Naar het oordeel van de rechtbank kan uit de jurisprudentie van het EHRM worden afgeleid dat in een verzoekschriftprocedure ex artikel 530 Sv niet alsnog een oordeel mag worden gegeven over de schuld van verzoeker, omdat dit in strijd is met de onschuldpresumptie.

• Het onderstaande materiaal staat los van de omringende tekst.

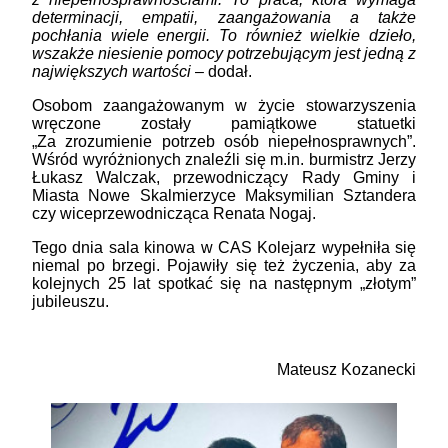
determinacji, empatii, zaangażowania a także
pochłania wiele energii. To również wielkie dzieło,
wszakże niesienie pomocy potrzebującym jest jedną z
największych wartości
– dodał.
Osobom zaangażowanym w życie stowarzyszenia
wręczone zostały pamiątkowe statuetki
„Za zrozumienie potrzeb osób niepełnosprawnych”.
Wśród wyróżnionych znaleźli się m.in. burmistrz Jerzy
Łukasz Walczak, przewodniczący Rady Gminy i
Miasta Nowe Skalmierzyce Maksymilian Sztandera
czy wiceprzewodnicząca Renata Nogaj.
Tego dnia sala kinowa w CAS Kolejarz wypełniła się
niemal po brzegi. Pojawiły się też życzenia, aby za
kolejnych 25 lat spotkać się na następnym „złotym”
jubileuszu.
Mateusz Kozanecki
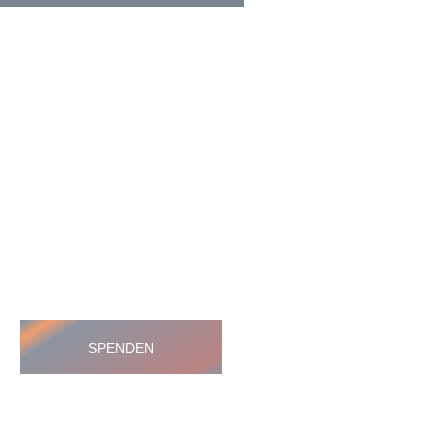
HELFEN SIE HELFEN
Wir arbeiten ehrenamtlich und unser
Verein ist dringend auf Spenden
angewiesen, um die wichtigen und
nachhaltigen Massnahmen zum Wohl
der Hunde in Rumänien umsetzen zu
können. Bitte helfen Sie helfen mit Ihrer
steuerbefreiten Spende
SPENDEN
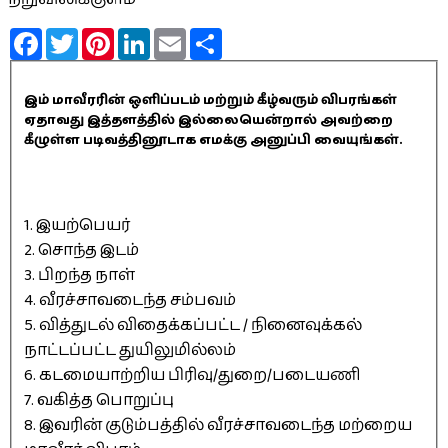
Facebook
Twitter
Pinterest
LinkedIn
Email
Share
இம் மாவீரரின் ஒளிப்படம் மற்றும் கீழ்வரும் விபரங்கள்
ஏதாவது இத்தளத்தில் இல்லையென்றால் அவற்றை
கீழுள்ள படிவத்தினூடாக எமக்கு அனுப்பி வையுங்கள்.
1. இயற்பெயர்
2. சொந்த இடம்
3. பிறந்த நாள்
4. வீரச்சாவடைந்த சம்பவம்
5. வித்துடல் விதைக்கப்பட்ட / நினைவுக்கல்
நாட்டப்பட்ட துயிலுமில்லம்
6. கடமையாற்றிய பிரிவு/துறை/படையணி
7. வகித்த பொறுப்பு
8. இவரின் குடும்பத்தில் வீரச்சாவடைந்த மற்றைய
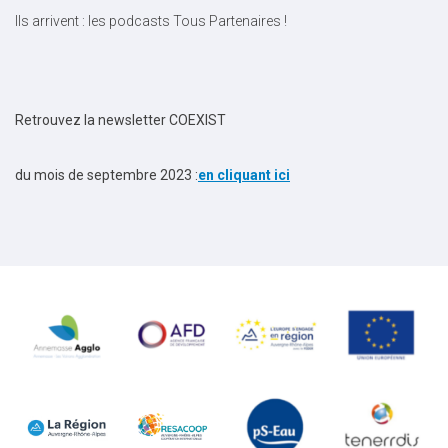
Ils arrivent : les podcasts Tous Partenaires !
Retrouvez la newsletter COEXIST
du mois de septembre 2023 :
en cliquant ici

De rechtbank is op basis van de stukken in het dossier van oordeel dat gronden van billijkheid eraan in de weg staan om de op de voet van artikel 530 Sv gevraagde vergoeding toe te kennen. Daarbij heeft de rechtbank het volgende in aanmerking genomen. In de stukken bevinden zich onder meer een proces-verbaal van aangifte van A.P.M. Theeuwes met daarbij foto’s van zijn letsel, een proces-verbaal van verhoor van verdachte [verzoeker] en een proces-verbaal van verhoor van getuige [getuige] . De rechtbank overweegt dat getuige [getuige] een onafhankelijke getuige betreft die het voorval heeft waargenomen vanaf haar balkon en dat haar verklaring het verhaal van aangever/benadeelde bevestigt en het verhaal van verzoeker ontkracht. Uit haar verklaring valt namelijk af te leiden dat met name verzoeker de agressor betrof. De rechtbank begrijpt ook uit het standpunt van de officier van justitie dat de zaak met name wegens efficiencyredenen is geseponeerd en dat, indien op voorhand duidelijk was geweest dat onderhavig verzoek zou worden ingediend, de zaak zou zijn aangebracht op een politierechterzitting. Gelet op het voorgaande zal het verzoek worden afgewezen.
Nu het verzoek tot toekennen van een vergoeding wordt afgewezen, wijst de rechtbank ook het verzoek tot het toekennen van een forfaitaire vergoeding voor het indienen en de behandeling van het verzoekschrift in raadkamer af.

3.De beslissing

De rechtbank wijst het verzoek tot toekenning van een vergoeding af.
Deze beslissing is op 29 maart 2022 gegeven door mr. J.C.A.M. Los, rechter, in tegenwoordigheid van mr. M. van Grinsven, griffier, en is uitgesproken ter openbare terechtzitting van 29 maart 2022.
INFORMATIE RECHTSMIDDEL
Tegen de beslissing ex artikel 530 Sv kan door het Openbaar Ministerie binnen veertien dagen na de dagtekening van deze beslissing en door verzoeker binnen een maand na de betekening van deze beslissing hoger beroep worden ingesteld bij het Gerechtshof te ‘s-Hertogenbosch (artikel 535 lid 1 Sv).